Но не только у нас шла борьба на идеологическом фронте. Другая сторона не менее рьяно инквизиторски наступала на инакомыслие, укрепляя свои позиции. Там родился «маккартизм», ярый враг здравомыслящих деятелей и прогрессивных организаций. Сенатская комиссия США преследовала за каждое произнесенное слово против реакционной политики и развязывания «холодной войны».

Мир снова втягивался в беспримерную гонку вооружений на долгие годы и не раз находился на грани горячей войны. И если эта война не была развязана, то только благодаря советской военной мощи, сплоченности народов, населявших страну, и расстановке антивоенных сил на мировой арене после второй мировой войны. Все это началось, когда в каждой хате оплакивали не вернувшихся с войны, на которых получили похоронки; о многих никаких

вестей не было, они пропали без вести. Может, погибли в плену в гитлеровских лагерях, где день и ночь чадили трубы крематориев, может, были похоронены в братских могилах, как безвестные солдаты, а может, брошены при отступлении ранеными или убитыми.

Уцелевшие, раненые и контуженные фронтовики возрождали хутор. Для них он был родным домом. Вернулись они из далеких походов, повидали Германию, Чехословакию, Болгарию и другие страны, но как в песне поется — «хороша страна Болгария, а России лучше нет». На необъятных российских полях трудились солдатские вдовы, растили хлеб, кормили страну. Они как в войну с подростками сеяли и убирали хлеб, стояли у станков в холодных цехах заводов, ковали оружие и снова спасали народ от голода. Им бы — женщинам России, нашим матерям, вынесшим на своих плечах такую жестокую войну — памятник поставить и низко кланяться, хранительницам родного очага, рода людского.

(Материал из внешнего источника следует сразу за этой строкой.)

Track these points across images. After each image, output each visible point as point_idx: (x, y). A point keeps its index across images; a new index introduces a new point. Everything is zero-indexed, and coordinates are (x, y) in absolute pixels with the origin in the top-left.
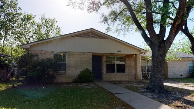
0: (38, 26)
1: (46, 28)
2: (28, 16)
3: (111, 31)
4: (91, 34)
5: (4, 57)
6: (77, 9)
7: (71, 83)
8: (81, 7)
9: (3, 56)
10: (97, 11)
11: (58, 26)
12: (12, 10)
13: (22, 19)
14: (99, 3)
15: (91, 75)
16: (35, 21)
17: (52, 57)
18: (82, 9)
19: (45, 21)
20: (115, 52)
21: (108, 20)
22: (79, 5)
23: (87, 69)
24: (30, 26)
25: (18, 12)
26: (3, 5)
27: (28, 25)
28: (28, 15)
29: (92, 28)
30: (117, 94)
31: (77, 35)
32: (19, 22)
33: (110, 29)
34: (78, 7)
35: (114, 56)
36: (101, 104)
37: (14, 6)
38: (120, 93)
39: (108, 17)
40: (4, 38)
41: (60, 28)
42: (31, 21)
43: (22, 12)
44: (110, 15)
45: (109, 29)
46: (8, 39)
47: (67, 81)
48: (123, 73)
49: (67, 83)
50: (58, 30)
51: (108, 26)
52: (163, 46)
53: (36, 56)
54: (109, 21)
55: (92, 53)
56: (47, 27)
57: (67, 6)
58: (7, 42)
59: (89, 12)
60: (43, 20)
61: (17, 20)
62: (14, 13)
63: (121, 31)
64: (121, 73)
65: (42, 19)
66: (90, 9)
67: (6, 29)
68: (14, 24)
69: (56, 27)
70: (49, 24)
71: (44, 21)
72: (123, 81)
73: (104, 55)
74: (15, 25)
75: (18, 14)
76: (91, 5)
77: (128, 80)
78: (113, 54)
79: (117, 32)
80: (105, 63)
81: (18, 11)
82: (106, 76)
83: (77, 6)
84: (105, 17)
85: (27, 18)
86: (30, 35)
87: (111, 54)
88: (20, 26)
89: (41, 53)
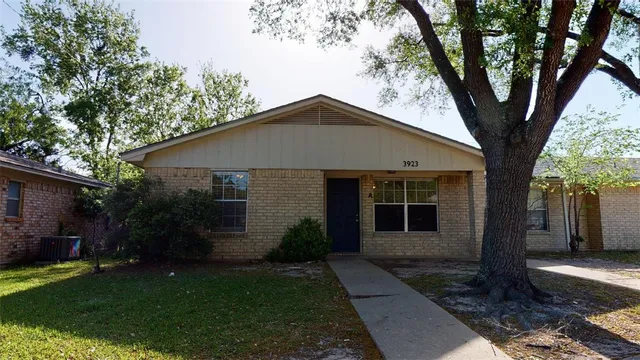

Воспрянувший было духом хутор постиг удар, от которого он уже больше не мог оправиться. В Москве на асфальте защищали диссертации, в которых с «научно» — заумными выкладками доказывалась экономическая, политическая и культурная целесообразность ликвидации бесчисленных хуторов, сселения их жителей в близлежащие села и агрогорода с пятиэтажными хрущевскими домами.

Хуторяне сопротивлялись как могли насильственному переселению, но авторы этой антинародной теории, получившие за нее докторские звания, упирались, подсовывали постановления по удушению хуторов, подгоняя их под придуманный термин — «неперспективные населенные пункты». Хутор Луки опахали со всех сторон, отрезали огороды, предложили переселиться в село, из которого они когда‑то вышли, перевезти туда обветшалые старые хаты. А их нельзя было трогать. Они рассыпались, как труха на ветру. Оставались в них до последней возможности упрямые старики, не желавшие покидать свои хаты, обжитое место, сады и поднявшиеся высоко в небо тополя, таинственно и тоскливо шумевшие на ветру, словно предчувствуя, что жизнь их кончается, скоро их будут рубить под корень.

Когда многие хутора стерли с лица земли, вдруг, как это у нас повелось, кто‑то подал голос в их защиту. Колесо, раскрученное в верхах учеными мужами, сначала оста–ловилось в недоумении, а потом начало раскачиваться в обратную сторону.

На бюро крайкома вынесли вопрос о помощи хуторам. Все сходились на том, что это же колхозные бригады, у них под боком земля, вышел из хаты и сразу с порога оказался в поле, не нужны никакие автобусы для доставки людей за многие километры на поля. Перечисляли и другие преимущества хуторов, где жили и трудились исконные хлебопашцы, любившие землю. Секретари райкомов и председатели райисполкомов отчитывались за каждый хутор. Обходили только молчанием — кто же додумался изживать с белого света хутора, а вместе с ними и всех живших там. В завязавшейся дискуссии прозвучали предложения о подключении хуторов к промышленному производству в зимнее время, чуть ли не к сборке какой‑то электронной аппаратуры по договорам с заводами. Опять появилось брожение умов, опять назревал перегиб.

— Оставьте хутора в покое, не мешайте людям жить на земле, не терзайте их души своими аппаратами, у них хватает своих забот. Пусть растят хлеб, — пришлось сказать со всей резкостью.